Crown: Vase shape with moderate density.
Foliage: Alternate or opposite arrangement, green, smooth, deciduous, simple, margin entire, shape elliptical or oblong or oval or obovate, pinnate venation, measuring 2 – 4 inches, less than 2 inches wide. Flowers: White, terminal inflorescence, showy. Fruits: Oval or round shape, measuring less than 5 inches long, dry and hard, brown or black, when matures, they split and release seeds which are disk shaped. Picture taken at Singapore Botanic Gardens.
Irises are perennial plants, growing from creeping rhizomes (rhizomatous irises) or, in drier climates, from bulbs (bulbous irises). They have long, erect flowering stems which may be simple or branched, solid or hollow, and flattened or have a circular cross-section.

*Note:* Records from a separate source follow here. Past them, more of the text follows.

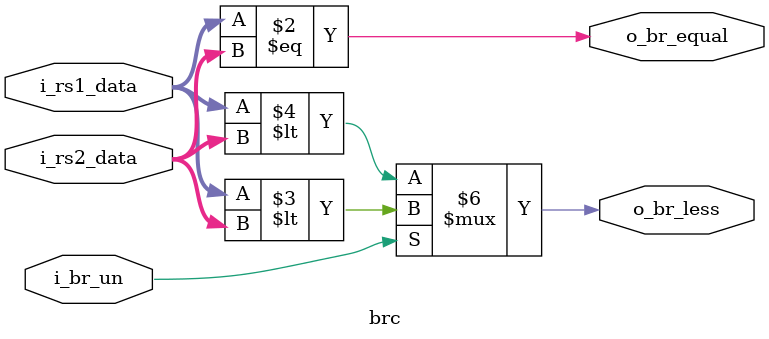
<source format=sv>
module brc (
  input  logic [31:0] i_rs1_data,   // Data from the first register
  input  logic [31:0] i_rs2_data,   // Data from the second register
  input  logic        i_br_un   ,   // Comparison mode: 1 if unsigned, 0 if signed
  output logic        o_br_less ,   // Output is 1 if rs1 < rs2
  output logic        o_br_equal    // Output is 1 if rs1 == rs2
);

  always_comb begin
    // Kiểm tra bằng nhau
    o_br_equal = (i_rs1_data == i_rs2_data);

    // Kiểm tra nhỏ hơn
    if (i_br_un) begin
      // So sánh kiểu UNSIGNED
      o_br_less = (i_rs1_data < i_rs2_data);
    end else begin
      // So sánh kiểu SIGNED
      o_br_less = ($signed(i_rs1_data) < $signed(i_rs2_data));
    end
  end

endmodule

</source>
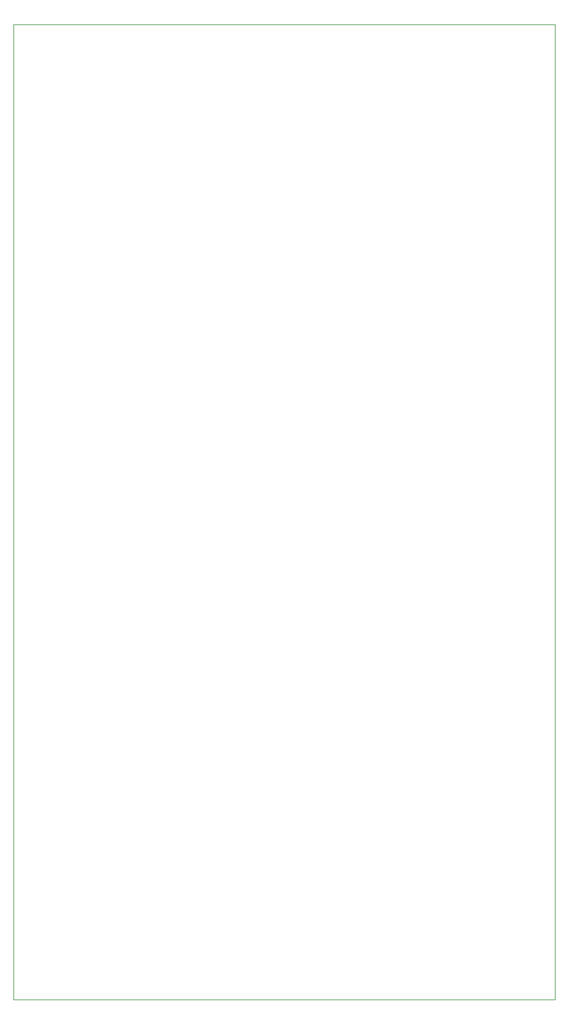
<source format=gbr>
%TF.GenerationSoftware,KiCad,Pcbnew,5.1.7-a382d34a8~87~ubuntu20.04.1*%
%TF.CreationDate,2020-10-21T09:53:46+02:00*%
%TF.ProjectId,7segment_part,37736567-6d65-46e7-945f-706172742e6b,rev?*%
%TF.SameCoordinates,Original*%
%TF.FileFunction,Profile,NP*%
%FSLAX46Y46*%
G04 Gerber Fmt 4.6, Leading zero omitted, Abs format (unit mm)*
G04 Created by KiCad (PCBNEW 5.1.7-a382d34a8~87~ubuntu20.04.1) date 2020-10-21 09:53:46*
%MOMM*%
%LPD*%
G01*
G04 APERTURE LIST*
%TA.AperFunction,Profile*%
%ADD10C,0.050000*%
%TD*%
G04 APERTURE END LIST*
D10*
X80000000Y-160000000D02*
X155000000Y-160000000D01*
X80000000Y-25000000D02*
X80000000Y-160000000D01*
X155000000Y-155000000D02*
X155000000Y-160000000D01*
X155000000Y-25000000D02*
X155000000Y-155000000D01*
X80000000Y-25000000D02*
X155000000Y-25000000D01*
M02*

</source>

The rhizomatous species usually have 3–10 basal sword-shaped leaves growing in dense clumps. The bulbous species have cylindrical, basal leaves. Picture taken at Singapore Botanic Gardens. August 21st 2018.
The Bulrush. Typha latifolia is a perennial herbaceous plant in the genus Typha. It is found as a native plant species in North and South America, Europe, Eurasia, and Africa. Wikipedia. Picture taken at home.
I took this picture at a Garden in Tenerife, Canary Islands, Spain. Had lots of difficulties trying to identify this flower, but I finally found out it’s a Gazania. Gazania is a genus of flowering plants in the family Asteraceae, native to Southern Africa. This is the Gazania rigens. The cultivar: Kiss Frosty White. They produce large, daisy-like composite flowers in brilliant shades of yellow and orange, over a long period in summer. They are often planted as drought-tolerant groundcover.
Ornamental banana trees (Musaceae) are available in tall, medium and dwarf sizes. … Most ornamental banana trees do not produce edible fruit, although a few develop small sweet edible bananas.